Rosenberg Adam, Cashion Catelyn, Ali Fariya, Haran Harini, Biswas Raaj K, Chen Vivien, Crowther Helen, Curnow Jennifer, Deakin Elyssa, Tan Chee-Wee, Tan Yi Ling, Vanlint Andrew, Ward Christopher M, Bird Robert, Rabbolini David J
Lismore Base Hospital Lismore New South Wales Australia.
The Royal North Shore Hospital Sydney New South Wales Australia.
Res Pract Thromb Haemost. 2022 Sep 18;6(6):e12792. doi: 10.1002/rth2.12792. eCollection 2022 Aug.
In Australia, prescribing restrictions limit access to internationally recommended second-line therapies such as rituximab and thrombopoietin agonists (TPO-A) (eltrombopag and romiplostim). Subsequent lines of therapy include an array of immunosuppressive and immune-modulating agents directed by drug availability and physician and patient preference.

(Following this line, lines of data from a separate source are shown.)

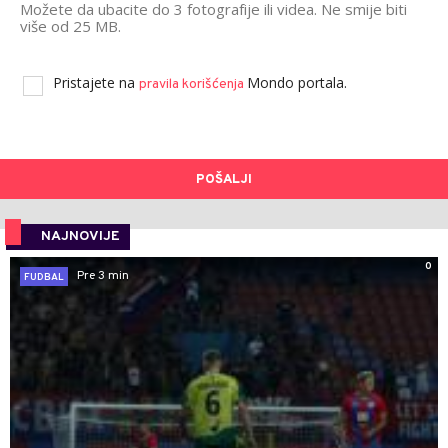
Možete da ubacite do 3 fotografije ili videa. Ne smije biti
više od 25 MB.
Pristajete na
Mondo portala.
pravila korišćenja
POŠALJI
NAJNOVIJE
0
Pre 3 min
FUDBAL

The objective of the study was to describe the use of first and subsequent lines of treatment for adult immune thrombocytopenia (ITP) in Australia and to assess their effectiveness and tolerability.
PATIENTS/METHODS: A retrospective review of medical records was conducted of 322 patients treated for ITP at eight participating centers in Australia between 2013 and 2020. Data were analyzed by descriptive statistics and frequency distribution using pivot tables, and comparisons between centers were assessed using paired tests.
Mean age at diagnosis of ITP was 48.8 years (standard deviation [SD], 22.6) and 58.3% were women. Primary ITP was observed in 72% and secondary ITP in 28% of the patients; 95% of patients received first-line treatment with prednisolone (76%), dexamethasone (15%), or intravenous immunoglobulin (48%) alone or in combination. Individuals with secondary ITP were less steroid dependent (72% vs. 76%) and required less treatment with a second-line agent (47% vs. 58%) in the study sample. Over half (56%) of the cohort received treatment with one or more second-line agents. The mean number of second-line agents used for each patient was 1.9 (SD, 1.2). The most used second-line therapy was rituximab, followed by etrombopag and splenectomy. These also generated the highest rates of complete response (60.3%, 72.1%, and 71.8% respectively). The most unfavorable side effect profiles were seen in long-term corticosteroids and splenectomy.
A wide range of "second-line" agents were used across centers with variable response rates and side effect profiles. Findings suggest greater effectiveness of rituximab and TPO-A, supporting their use earlier in the treatment course of patients with ITP across Australia.
在澳大利亚,处方限制使得患者难以获得国际推荐的二线治疗药物,如利妥昔单抗和血小板生成素激动剂(TPO - A)(艾曲泊帕和罗米司亭)。后续治疗方案包括一系列根据药物可及性以及医生和患者偏好而定的免疫抑制和免疫调节药物。
本研究的目的是描述澳大利亚成人免疫性血小板减少症(ITP)一线及后续治疗方案的使用情况,并评估其有效性和耐受性。
患者/方法:对2013年至2020年期间在澳大利亚八个参与中心接受ITP治疗的322例患者的病历进行回顾性分析。使用数据透视表通过描述性统计和频率分布对数据进行分析,并使用配对检验评估各中心之间的差异。
ITP诊断时的平均年龄为48.8岁(标准差[SD],22.6),女性占58.3%。72%的患者为原发性ITP,28%为继发性ITP;95%的患者接受了一线治疗,单独或联合使用泼尼松龙(76%)、地塞米松(15%)或静脉注射免疫球蛋白(48%)。在研究样本中,继发性ITP患者对类固醇的依赖性较低(72%对76%),需要二线药物治疗的比例也较低(47%对58%)。超过一半(56%)的队列接受了一种或多种二线药物治疗。每位患者使用二线药物的平均数量为1.9(SD,1.2)。使用最多的二线治疗药物是利妥昔单抗,其次是艾曲泊帕和脾切除术。这些治疗方法的完全缓解率也最高(分别为60.3%、72.1%和71.8%)。长期使用皮质类固醇和脾切除术的副作用最为不利。
各中心使用了多种“二线”药物,其有效率和副作用各不相同。研究结果表明利妥昔单抗和TPO - A的有效性更高,支持在澳大利亚ITP患者的治疗过程中更早使用这些药物。